You have now decided to use one, two, or even more (in that case, here’s an article for you) AI APIs in your application. In this section we’ll see a few better practices to adopt before thinking of using them in production.
Try before you buy
As with every third-party API, there are parameters to take into account — price, usability, availability… but when it comes to Artificial Intelligence there is also a reliability factor that comes into play.Reliability is not a binary consideration, and won’t rate 0 or 1. In fact it will be anything in between 0 and 1 as we’ll see in the next section!
All major cloud providers provide their own set of AI APIs, and they all have either a demonstration page or a free trial.
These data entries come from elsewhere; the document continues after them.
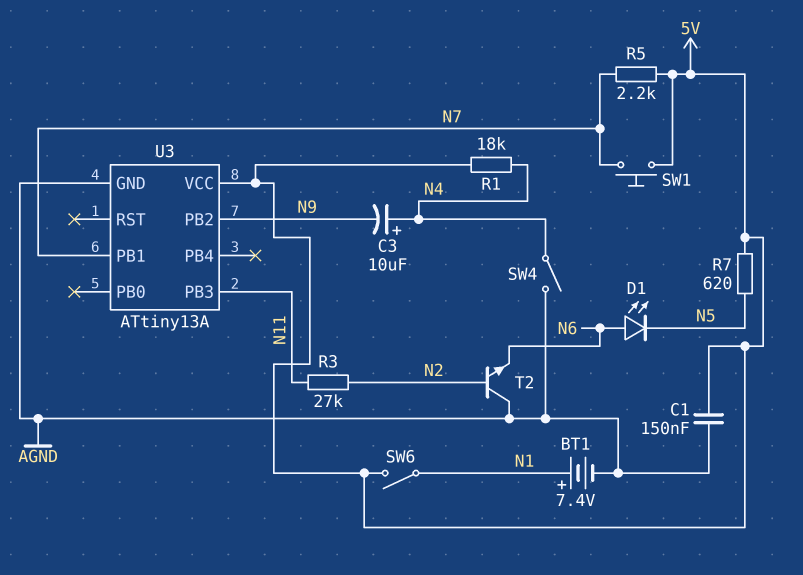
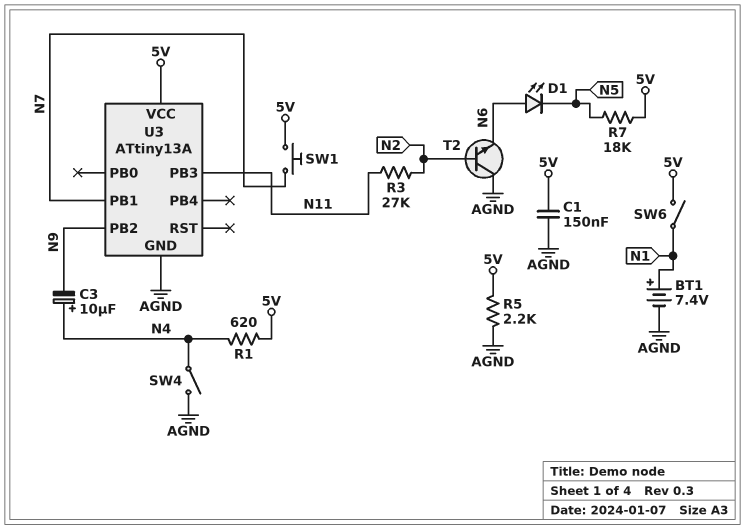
R1: 18k (5V, N4) -> 620 (5V, N4)
R5: 2.2k (5V, N7) -> 2.2k (5V, AGND)
R7: 620 (5V, N5) -> 18k (5V, N5)

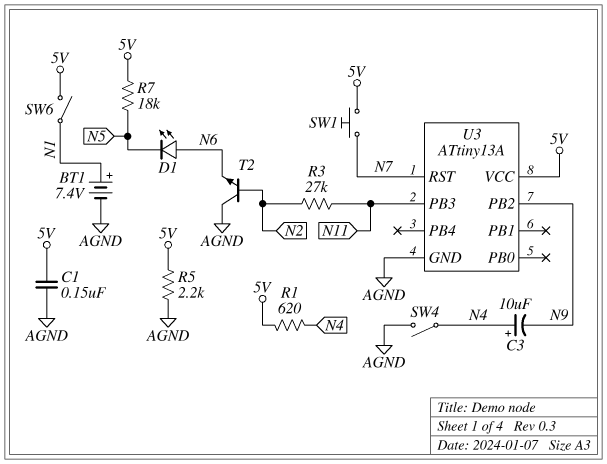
U3 pin PB1: N7 -> none
U3 pin RST: none -> N7

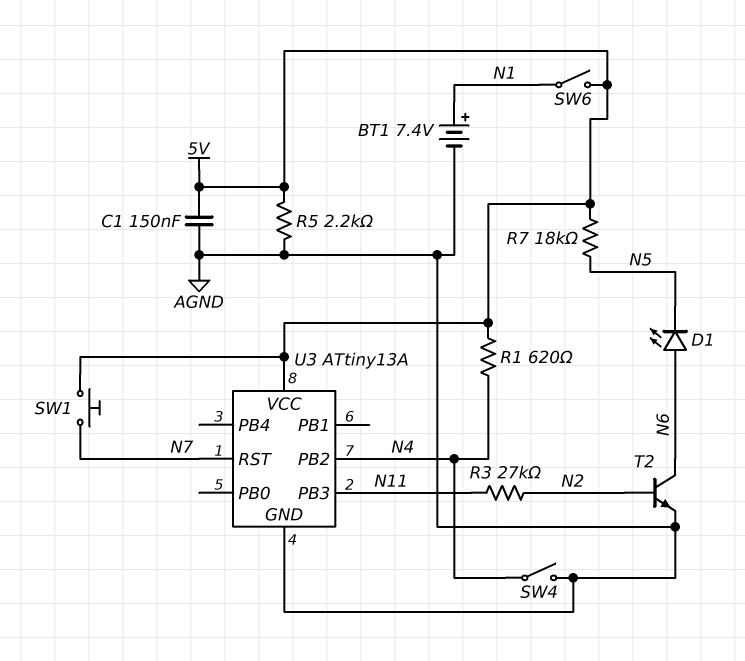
C3: 10uF (plus N4, minus N9) -> none
T2: NPN (B N2, C AGND, E N6) -> NPN (B N2, C N6, E AGND)
U3 pin PB2: N9 -> N4

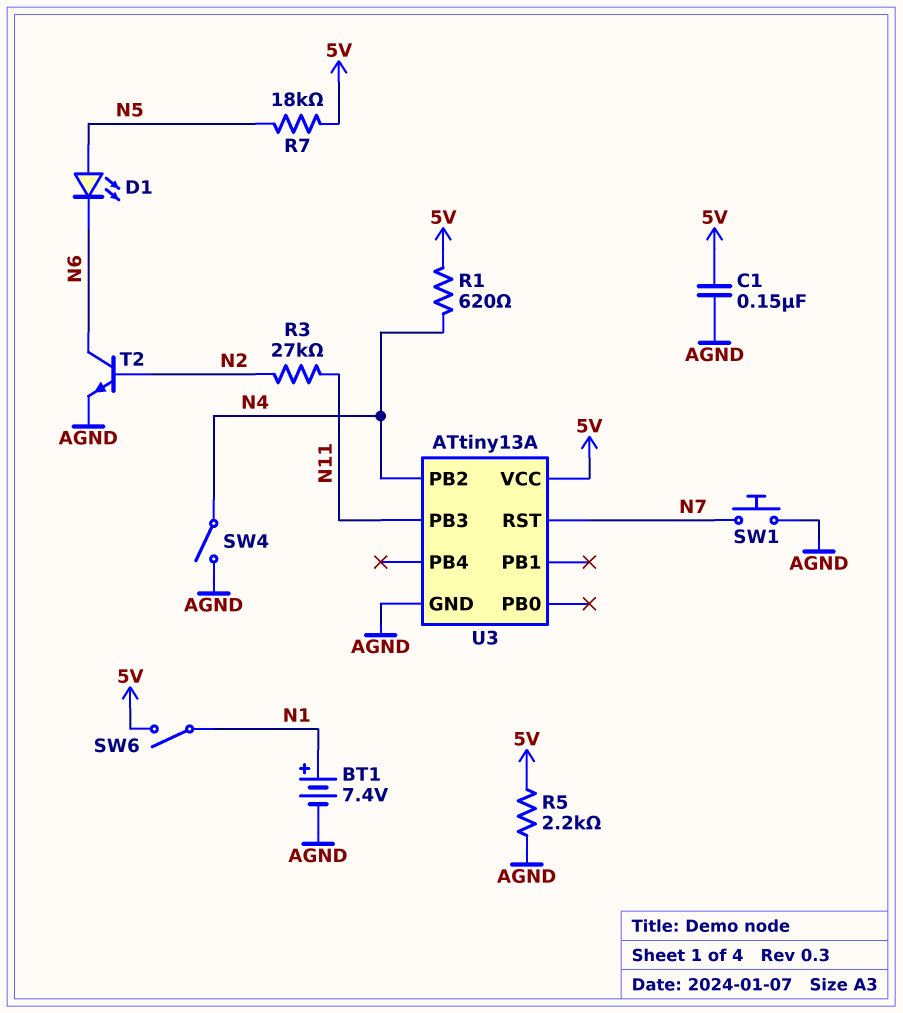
D1: LED (A N6, K N5) -> LED (A N5, K N6)
SW1: button (5V, N7) -> button (AGND, N7)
Take advantage of it, try for yourself, and choose the one that gets the best results!
Artificial intelligence rhymes with confidence
As talked about in the previous section, every time you’ll get a response from an AI API, it will also contain a confidence level ranging from 0 to 1 which corresponds to the percentage of certainty it has recognised something.
Let’s take an example with a Visual Recognition API, when sending the following image:
Here’s the JSON response. I’ve removed some classes for readability.
"class": "mechanical device",
"class": "Indian red color",
"display": "General Model",
"description": "Quickly understand objects, actions, scenes, and colors within an image."
In this case, we have a class that is identified along with a confidence score. Taking that score into account is key. I usually recommend a minimum confidence score of 95%. This score should go up over time as you or your API provider add(s) more training data to the models.
Speaking of training data, another thing you will want to consider is whether or not you want to allow the data sent from your application to be used to improve the general models of your provider. If you do want to allow it, you need to let your users know explicitly.
- Before using an AI API, decide if you really need it
- If you do, try different providers and select the one that fits your use-case best
- Make sure to have a threshold high enough on confidence score to avoid false positives
Have fun infusing AI into your apps!